As for the content of your comment. I am also reminded of that late piece of Karl Barth’s, written in response to the eventual publication of his early Göttingen lectures on Schleiermacher, and termed literally Nachwort or “Afterword”, more presumptuously entitled “Concluding Unscientific Postscript on Schleiermacher” (Barth’s words). That is, if indeed this PS was Barth’s final ruminations about his dearest yet deadliest theological ‘foe’, then what ARE we to make of those four formulations of two most basic questions towards the end?

What if indeed EVERYTHING Barth had written might in the end be reformulated via the Third Article of the Creed, in the mode of theology written in the guise of the Holy Spirit?! And if “in the Spirit”, then also (perhaps) your own “To Whom It May Concern” carefully embraces a whole lot more dear folk than you/they realize!

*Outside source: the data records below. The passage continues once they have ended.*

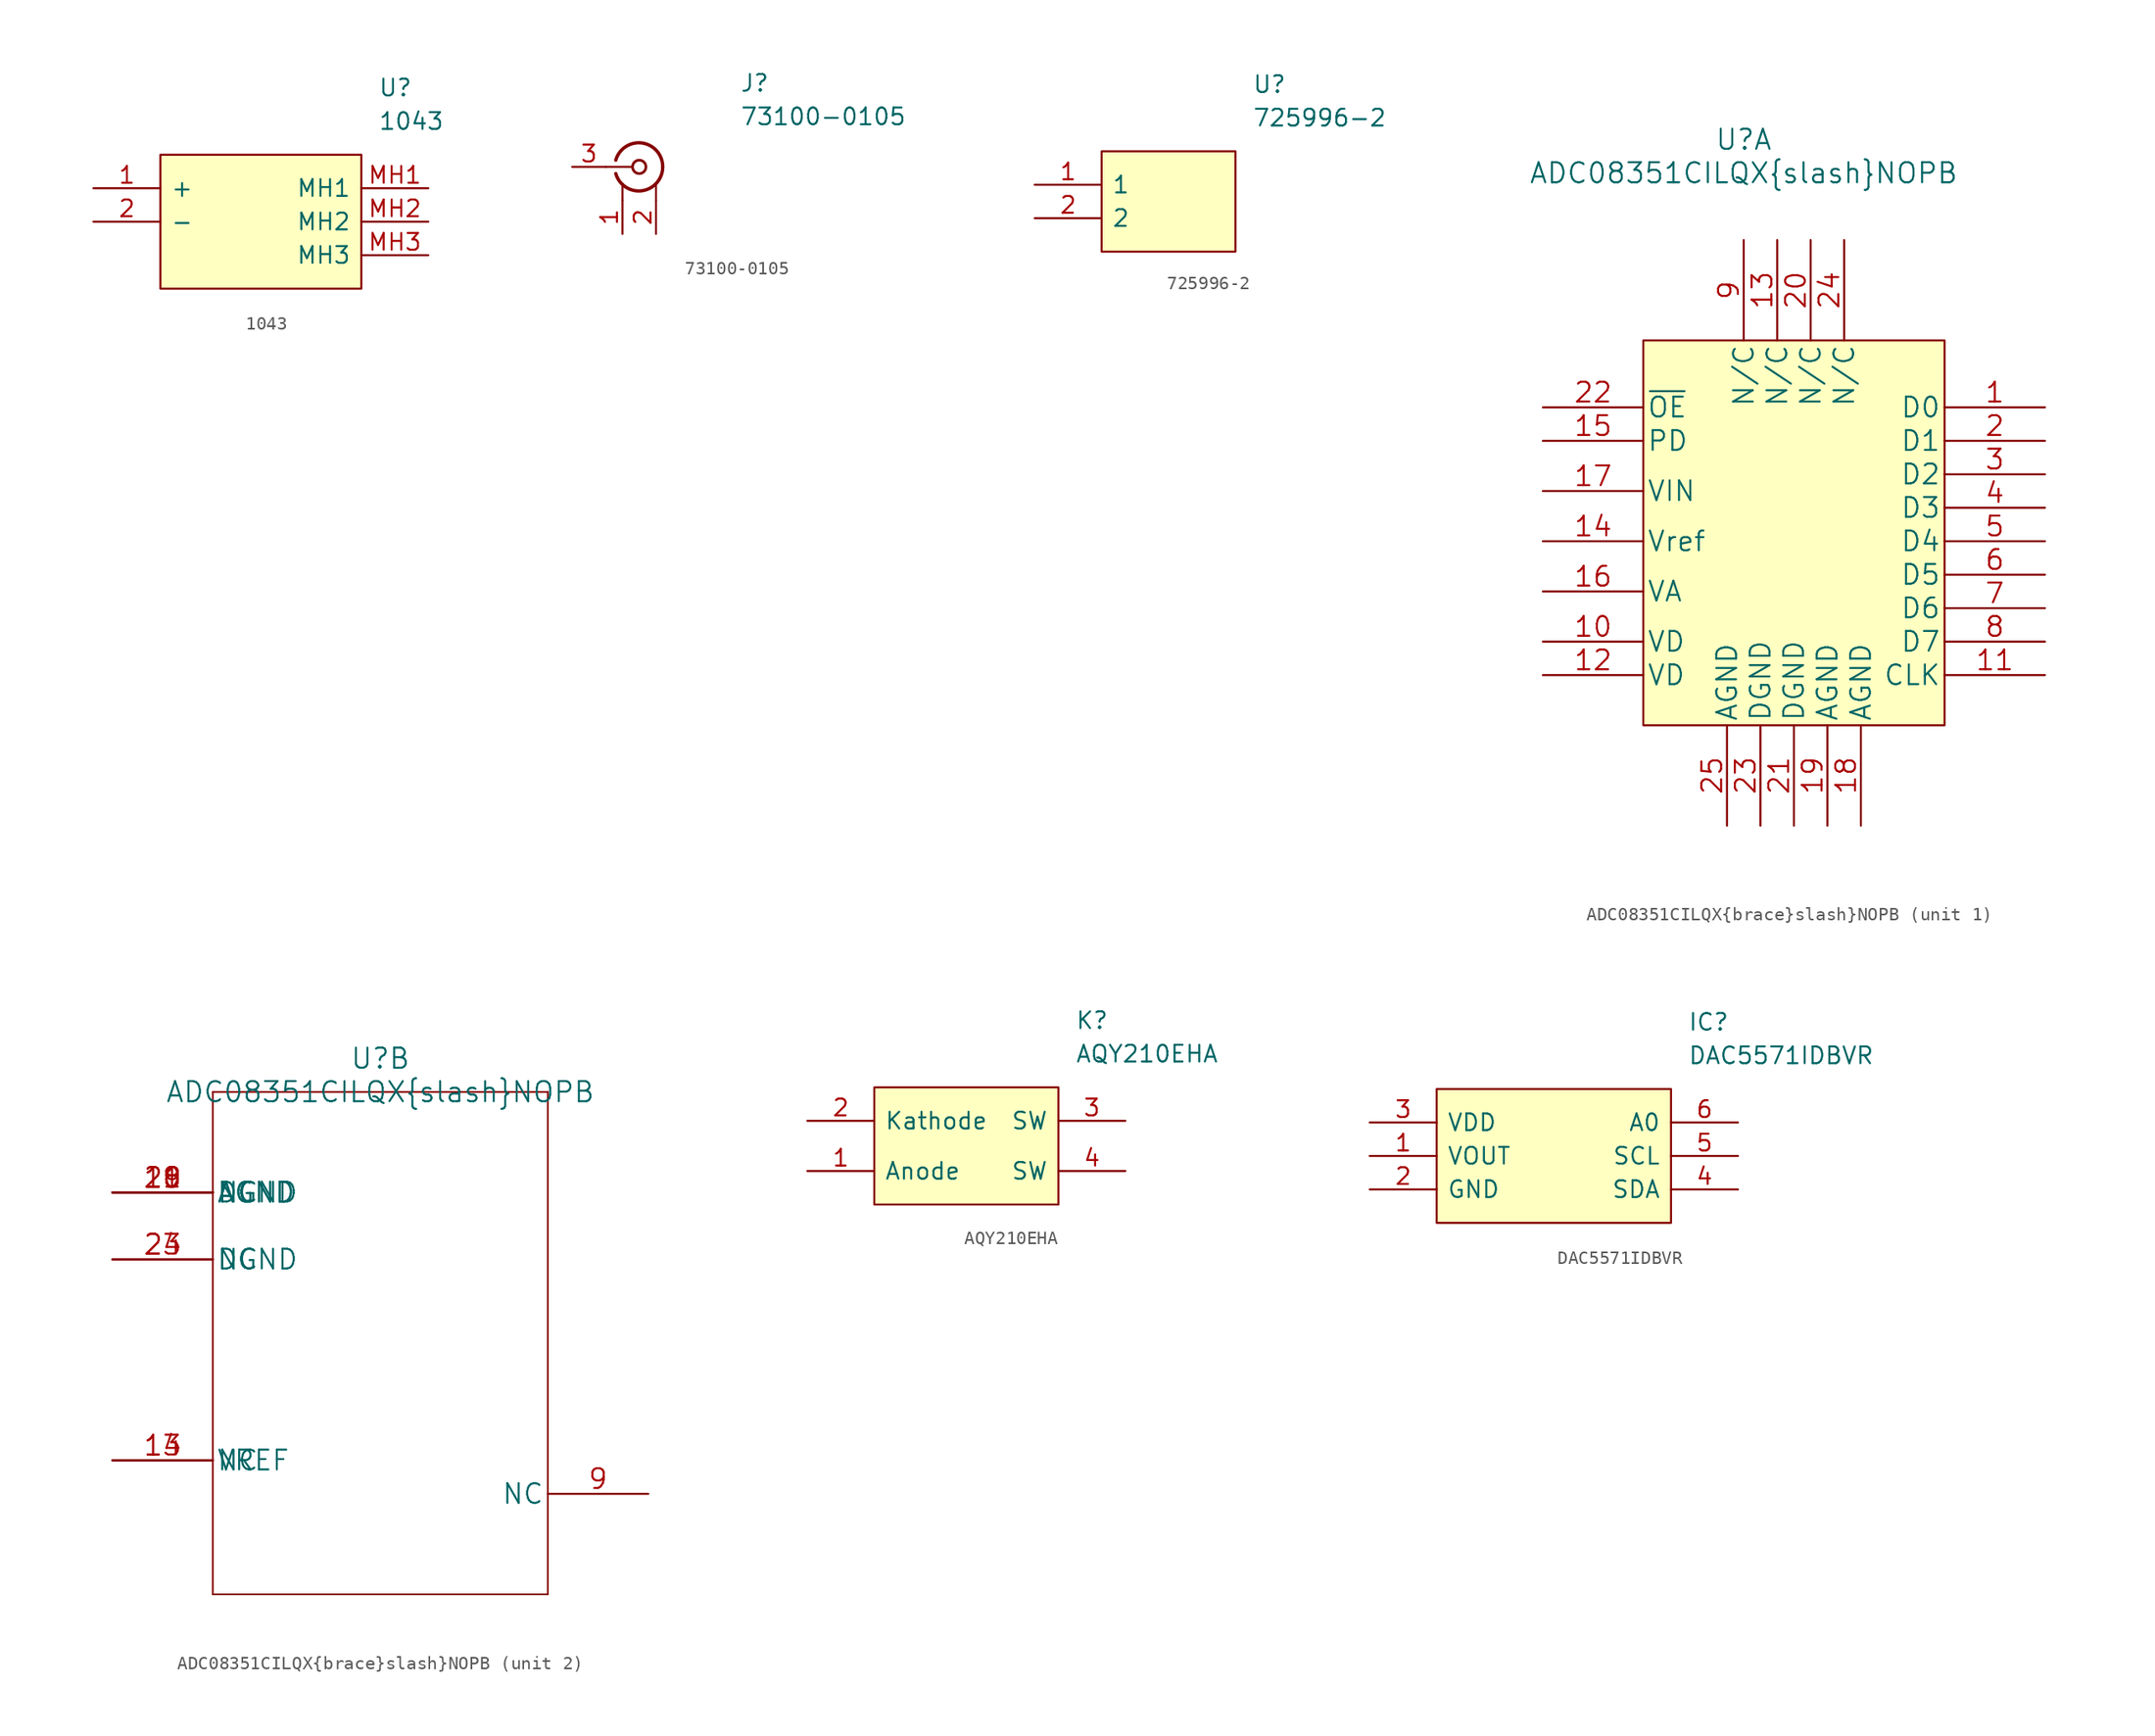
<source format=kicad_sym>
(kicad_symbol_lib
  (version 20211014)
  (generator kicad_symbol_editor)
  (symbol "1043"
    (pin_names
      (offset 0.762))
    (property "Reference" "U"
      (at 21.59 7.62 0)
      (effects (font (size 1.27 1.27)) (justify left)))
    (property "Value" "1043"
      (at 21.59 5.08 0)
      (effects (font (size 1.27 1.27)) (justify left)))
    (symbol "1043_0_0"
      (pin passive line (at 0 0 0) (length 5.08) (name "+" (effects (font (size 1.27 1.27)))) (number "1" (effects (font (size 1.27 1.27)))))
      (pin passive line (at 0 -2.54 0) (length 5.08) (name "-" (effects (font (size 1.27 1.27)))) (number "2" (effects (font (size 1.27 1.27)))))
      (pin free line (at 25.4 0 180) (length 5.08) (name "MH1" (effects (font (size 1.27 1.27)))) (number "MH1" (effects (font (size 1.27 1.27)))))
      (pin free line (at 25.4 -2.54 180) (length 5.08) (name "MH2" (effects (font (size 1.27 1.27)))) (number "MH2" (effects (font (size 1.27 1.27)))))
      (pin free line (at 25.4 -5.08 180) (length 5.08) (name "MH3" (effects (font (size 1.27 1.27)))) (number "MH3" (effects (font (size 1.27 1.27))))))
    (symbol "1043_0_1"
      (polyline (pts (xy 5.08 2.54) (xy 20.32 2.54) (xy 20.32 -7.62) (xy 5.08 -7.62) (xy 5.08 2.54)) (stroke (width 0.152) (type default) (color 0 0 0 0)) (fill (type background)))))
  (symbol "73100-0105"
    (pin_names
      (offset 0.762))
    (property "Reference" "J"
      (at 16.51 7.62 0)
      (effects (font (size 1.27 1.27)) (justify left)))
    (property "Value" "73100-0105"
      (at 16.51 5.08 0)
      (effects (font (size 1.27 1.27)) (justify left)))
    (symbol "73100-0105_0_1"
      (polyline (pts (xy 6.35 1.27) (xy 8.382 1.27)) (stroke (width 0) (type default) (color 0 0 0 0)) (fill (type none)))
      (polyline (pts (xy 7.62 0) (xy 7.62 -1.27)) (stroke (width 0) (type default) (color 0 0 0 0)) (fill (type none)))
      (polyline (pts (xy 10.16 0) (xy 10.16 -1.27)) (stroke (width 0) (type default) (color 0 0 0 0)) (fill (type none)))
      (arc (start 7.112 0.762) (mid 9.112 -0.538) (end 10.668 1.27) (stroke (width 0.254) (type default) (color 0 0 0 0)) (fill (type none)))
      (circle (center 8.89 1.27) (radius 0.508) (stroke (width 0.203) (type default) (color 0 0 0 0)) (fill (type none)))
      (arc (start 10.668 1.27) (mid 9.1121 3.0783) (end 7.112 1.778) (stroke (width 0.254) (type default) (color 0 0 0 0)) (fill (type none))))
    (symbol "73100-0105_1_1"
      (pin passive line (at 7.62 -3.81 90) (length 2.54) (name "" (effects (font (size 1.27 1.27)))) (number "1" (effects (font (size 1.27 1.27)))))
      (pin passive line (at 10.16 -3.81 90) (length 2.54) (name "" (effects (font (size 1.27 1.27)))) (number "2" (effects (font (size 1.27 1.27)))))
      (pin passive line (at 3.81 1.27 0) (length 2.54) (name "" (effects (font (size 1.27 1.27)))) (number "3" (effects (font (size 1.27 1.27)))))))
  (symbol "725996-2"
    (pin_names
      (offset 0.762))
    (property "Reference" "U"
      (at 16.51 7.62 0)
      (effects (font (size 1.27 1.27)) (justify left)))
    (property "Value" "725996-2"
      (at 16.51 5.08 0)
      (effects (font (size 1.27 1.27)) (justify left)))
    (symbol "725996-2_0_0"
      (pin passive line (at 0 0 0) (length 5.08) (name "1" (effects (font (size 1.27 1.27)))) (number "1" (effects (font (size 1.27 1.27)))))
      (pin passive line (at 0 -2.54 0) (length 5.08) (name "2" (effects (font (size 1.27 1.27)))) (number "2" (effects (font (size 1.27 1.27))))))
    (symbol "725996-2_0_1"
      (polyline (pts (xy 5.08 2.54) (xy 15.24 2.54) (xy 15.24 -5.08) (xy 5.08 -5.08) (xy 5.08 2.54)) (stroke (width 0.152) (type default) (color 0 0 0 0)) (fill (type background)))))
  (symbol "ADC08351CILQX{brace}slash}NOPB"
    (pin_names
      (offset 0.254))
    (property "Reference" "U"
      (at 20.32 10.16 0)
      (effects (font (size 1.524 1.524))))
    (property "Value" "ADC08351CILQX{brace}slash}NOPB"
      (at 20.32 7.62 0)
      (effects (font (size 1.524 1.524))))
    (property "Datasheet" ""
      (at 5.08 -20.32 0)
      (effects (font (size 1.524 1.524))))
    (symbol "ADC08351CILQX{brace}slash}NOPB_1_1"
      (rectangle (start 12.7 -5.08) (end 35.56 -34.29) (stroke (width 0) (type default) (color 0 0 0 0)) (fill (type background)))
      (pin output line (at 43.18 -10.16 180) (length 7.62) (name "D0" (effects (font (size 1.499 1.499)))) (number "1" (effects (font (size 1.499 1.499)))))
      (pin passive line (at 5.08 -27.94 0) (length 7.62) (name "VD" (effects (font (size 1.499 1.499)))) (number "10" (effects (font (size 1.499 1.499)))))
      (pin input line (at 43.18 -30.48 180) (length 7.62) (name "CLK" (effects (font (size 1.499 1.499)))) (number "11" (effects (font (size 1.499 1.499)))))
      (pin passive line (at 5.08 -30.48 0) (length 7.62) (name "VD" (effects (font (size 1.499 1.499)))) (number "12" (effects (font (size 1.499 1.499)))))
      (pin free line (at 22.86 2.54 270) (length 7.62) (name "N/C" (effects (font (size 1.499 1.499)))) (number "13" (effects (font (size 1.499 1.499)))))
      (pin input line (at 5.08 -20.32 0) (length 7.62) (name "Vref" (effects (font (size 1.499 1.499)))) (number "14" (effects (font (size 1.499 1.499)))))
      (pin passive line (at 5.08 -12.7 0) (length 7.62) (name "PD" (effects (font (size 1.499 1.499)))) (number "15" (effects (font (size 1.499 1.499)))))
      (pin passive line (at 5.08 -24.13 0) (length 7.62) (name "VA" (effects (font (size 1.499 1.499)))) (number "16" (effects (font (size 1.499 1.499)))))
      (pin input line (at 5.08 -16.51 0) (length 7.62) (name "VIN" (effects (font (size 1.499 1.499)))) (number "17" (effects (font (size 1.499 1.499)))))
      (pin passive line (at 29.21 -41.91 90) (length 7.62) (name "AGND" (effects (font (size 1.499 1.499)))) (number "18" (effects (font (size 1.499 1.499)))))
      (pin passive line (at 26.67 -41.91 90) (length 7.62) (name "AGND" (effects (font (size 1.499 1.499)))) (number "19" (effects (font (size 1.499 1.499)))))
      (pin output line (at 43.18 -12.7 180) (length 7.62) (name "D1" (effects (font (size 1.499 1.499)))) (number "2" (effects (font (size 1.499 1.499)))))
      (pin free line (at 25.4 2.54 270) (length 7.62) (name "N/C" (effects (font (size 1.499 1.499)))) (number "20" (effects (font (size 1.499 1.499)))))
      (pin passive line (at 24.13 -41.91 90) (length 7.62) (name "DGND" (effects (font (size 1.499 1.499)))) (number "21" (effects (font (size 1.499 1.499)))))
      (pin passive line (at 5.08 -10.16 0) (length 7.62) (name "~{OE}" (effects (font (size 1.499 1.499)))) (number "22" (effects (font (size 1.499 1.499)))))
      (pin passive line (at 21.59 -41.91 90) (length 7.62) (name "DGND" (effects (font (size 1.499 1.499)))) (number "23" (effects (font (size 1.499 1.499)))))
      (pin free line (at 27.94 2.54 270) (length 7.62) (name "N/C" (effects (font (size 1.499 1.499)))) (number "24" (effects (font (size 1.499 1.499)))))
      (pin passive line (at 19.05 -41.91 90) (length 7.62) (name "AGND" (effects (font (size 1.499 1.499)))) (number "25" (effects (font (size 1.499 1.499)))))
      (pin output line (at 43.18 -15.24 180) (length 7.62) (name "D2" (effects (font (size 1.499 1.499)))) (number "3" (effects (font (size 1.499 1.499)))))
      (pin output line (at 43.18 -17.78 180) (length 7.62) (name "D3" (effects (font (size 1.499 1.499)))) (number "4" (effects (font (size 1.499 1.499)))))
      (pin output line (at 43.18 -20.32 180) (length 7.62) (name "D4" (effects (font (size 1.499 1.499)))) (number "5" (effects (font (size 1.499 1.499)))))
      (pin output line (at 43.18 -22.86 180) (length 7.62) (name "D5" (effects (font (size 1.499 1.499)))) (number "6" (effects (font (size 1.499 1.499)))))
      (pin output line (at 43.18 -25.4 180) (length 7.62) (name "D6" (effects (font (size 1.499 1.499)))) (number "7" (effects (font (size 1.499 1.499)))))
      (pin output line (at 43.18 -27.94 180) (length 7.62) (name "D7" (effects (font (size 1.499 1.499)))) (number "8" (effects (font (size 1.499 1.499)))))
      (pin free line (at 20.32 2.54 270) (length 7.62) (name "N/C" (effects (font (size 1.499 1.499)))) (number "9" (effects (font (size 1.499 1.499))))))
    (symbol "ADC08351CILQX{brace}slash}NOPB_2_1"
      (polyline (pts (xy 7.62 -30.48) (xy 33.02 -30.48)) (stroke (width 0.127) (type default) (color 0 0 0 0)) (fill (type none)))
      (polyline (pts (xy 7.62 7.62) (xy 7.62 -30.48)) (stroke (width 0.127) (type default) (color 0 0 0 0)) (fill (type none)))
      (polyline (pts (xy 33.02 -30.48) (xy 33.02 7.62)) (stroke (width 0.127) (type default) (color 0 0 0 0)) (fill (type none)))
      (polyline (pts (xy 33.02 7.62) (xy 7.62 7.62)) (stroke (width 0.127) (type default) (color 0 0 0 0)) (fill (type none)))
      (pin passive line (at 0 -20.32 0) (length 7.62) (name "NC" (effects (font (size 1.499 1.499)))) (number "13" (effects (font (size 1.499 1.499)))))
      (pin passive line (at 0 -20.32 0) (length 7.62) (name "VREF" (effects (font (size 1.499 1.499)))) (number "14" (effects (font (size 1.499 1.499)))))
      (pin passive line (at 0 0 0) (length 7.62) (name "AGND" (effects (font (size 1.499 1.499)))) (number "18" (effects (font (size 1.499 1.499)))))
      (pin passive line (at 0 0 0) (length 7.62) (name "AGND" (effects (font (size 1.499 1.499)))) (number "19" (effects (font (size 1.499 1.499)))))
      (pin passive line (at 0 0 0) (length 7.62) (name "NC" (effects (font (size 1.499 1.499)))) (number "20" (effects (font (size 1.499 1.499)))))
      (pin passive line (at 0 0 0) (length 7.62) (name "DGND" (effects (font (size 1.499 1.499)))) (number "21" (effects (font (size 1.499 1.499)))))
      (pin passive line (at 0 -5.08 0) (length 7.62) (name "DGND" (effects (font (size 1.499 1.499)))) (number "23" (effects (font (size 1.499 1.499)))))
      (pin passive line (at 0 -5.08 0) (length 7.62) (name "NC" (effects (font (size 1.499 1.499)))) (number "24" (effects (font (size 1.499 1.499)))))
      (pin passive line (at 40.64 -22.86 180) (length 7.62) (name "NC" (effects (font (size 1.499 1.499)))) (number "9" (effects (font (size 1.499 1.499)))))))
  (symbol "AQY210EHA"
    (pin_names
      (offset 0.762))
    (property "Reference" "K"
      (at 16.51 7.62 0)
      (effects (font (size 1.27 1.27)) (justify left)))
    (property "Value" "AQY210EHA"
      (at 16.51 5.08 0)
      (effects (font (size 1.27 1.27)) (justify left)))
    (symbol "AQY210EHA_0_0"
      (pin passive line (at -3.81 -3.81 0) (length 5.08) (name "Anode" (effects (font (size 1.27 1.27)))) (number "1" (effects (font (size 1.27 1.27)))))
      (pin passive line (at -3.81 0 0) (length 5.08) (name "Kathode" (effects (font (size 1.27 1.27)))) (number "2" (effects (font (size 1.27 1.27)))))
      (pin passive line (at 20.32 0 180) (length 5.08) (name "SW" (effects (font (size 1.27 1.27)))) (number "3" (effects (font (size 1.27 1.27)))))
      (pin passive line (at 20.32 -3.81 180) (length 5.08) (name "SW" (effects (font (size 1.27 1.27)))) (number "4" (effects (font (size 1.27 1.27))))))
    (symbol "AQY210EHA_0_1"
      (polyline (pts (xy 1.27 2.54) (xy 15.24 2.54) (xy 15.24 -6.35) (xy 1.27 -6.35) (xy 1.27 2.54)) (stroke (width 0.152) (type default) (color 0 0 0 0)) (fill (type background)))))
  (symbol "DAC5571IDBVR"
    (pin_names
      (offset 0.762))
    (property "Reference" "IC"
      (at 24.13 7.62 0)
      (effects (font (size 1.27 1.27)) (justify left)))
    (property "Value" "DAC5571IDBVR"
      (at 24.13 5.08 0)
      (effects (font (size 1.27 1.27)) (justify left)))
    (symbol "DAC5571IDBVR_0_0"
      (pin passive line (at 0 -2.54 0) (length 5.08) (name "VOUT" (effects (font (size 1.27 1.27)))) (number "1" (effects (font (size 1.27 1.27)))))
      (pin passive line (at 0 -5.08 0) (length 5.08) (name "GND" (effects (font (size 1.27 1.27)))) (number "2" (effects (font (size 1.27 1.27)))))
      (pin passive line (at 0 0 0) (length 5.08) (name "VDD" (effects (font (size 1.27 1.27)))) (number "3" (effects (font (size 1.27 1.27)))))
      (pin passive line (at 27.94 -5.08 180) (length 5.08) (name "SDA" (effects (font (size 1.27 1.27)))) (number "4" (effects (font (size 1.27 1.27)))))
      (pin passive line (at 27.94 -2.54 180) (length 5.08) (name "SCL" (effects (font (size 1.27 1.27)))) (number "5" (effects (font (size 1.27 1.27)))))
      (pin passive line (at 27.94 0 180) (length 5.08) (name "A0" (effects (font (size 1.27 1.27)))) (number "6" (effects (font (size 1.27 1.27))))))
    (symbol "DAC5571IDBVR_0_1"
      (polyline (pts (xy 5.08 2.54) (xy 22.86 2.54) (xy 22.86 -7.62) (xy 5.08 -7.62) (xy 5.08 2.54)) (stroke (width 0.152) (type default) (color 0 0 0 0)) (fill (type background))))))
</source>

For naturally, via this reformulation of Barth’s at the end of his life, wherein is at all the divergence between “means of grace” and “spiritual direction”???! For any objectivity that pertains to the former is but at the inspiration of the Spirit Himself, whose “wheresoever-he-listeth” promptings are but the raw material of the latter, deep within the subjectivity of any believer. Catch my drift?! Or shall I call upon that Giant whose Festival it is today:

“Tu autem eras interior intimo meo et superior summo meo = But you were more inward than my most inward part/closer to me than I am to myself and higher than the highest element within me.” Augustine’s Confessions, translated by Henry Chadwick (3.6.11), page 43.

And once one gets/we get caught up (again?) in that dear Latin father’s call to “praise” (1.1.1) at all at all, any silly divide between human subject and divine Object is itself rent asunder, and “perichoretic” Communion is well on the way ... Indeed, one does “wonder” about our divisions and boundaries when we are both ‘forced’ to consider and yet also ‘thirst to explore’ the One Whose Personae have preveniently “enveloped” (Jenson) themselves around any and all human persons, such is the Divine Grace.

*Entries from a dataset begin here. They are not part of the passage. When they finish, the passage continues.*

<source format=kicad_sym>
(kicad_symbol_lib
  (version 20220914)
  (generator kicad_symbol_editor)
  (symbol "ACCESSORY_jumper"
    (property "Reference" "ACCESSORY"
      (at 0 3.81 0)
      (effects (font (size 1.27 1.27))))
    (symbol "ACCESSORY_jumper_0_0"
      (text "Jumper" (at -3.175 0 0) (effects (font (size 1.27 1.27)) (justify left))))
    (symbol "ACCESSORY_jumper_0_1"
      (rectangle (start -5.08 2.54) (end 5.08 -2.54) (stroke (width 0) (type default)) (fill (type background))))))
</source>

That is, finally, any due drilling down in the ways you suggest will only encounter their respective flip-side, I fancy, such is the sheer nature of any due Christian spiritual theology in the end. But that too is based upon even the slightest appreciation of our God being Trinitarian; any vagueness about THAT and perhaps we should both just send folk back to the start of Barth’s work and CD I.i, rather than the end!!!

Unknown said...

"Most of those who need catechesis to prepare for life in the church are already members and suppose themselves already qualified for her life. During the time in which the church and the culture are separating but not separated, this ambiguity cannot be avoided or denied. Much of the late modern church has dealt with the ambiguity by capitulating to it, by mitigating the church's liturgy, morality, and theology to accommodate 'seekers' and incompetent members. That way lies apostasy from the faith, which in broad stretches of Western Protestantism has already occurred. However it is to be managed in times of uncertain boundaries, the church must not dilute or estrange her sacramental culture but instead train would-be believers in its forms, not dispense with God's torah but instead reform would-be believers' moral structure, not succumb to theological relativism but teach would-be believers the doctrine of the Trinity."

Robert W. Jenson. Systematic Theology, II. p 305.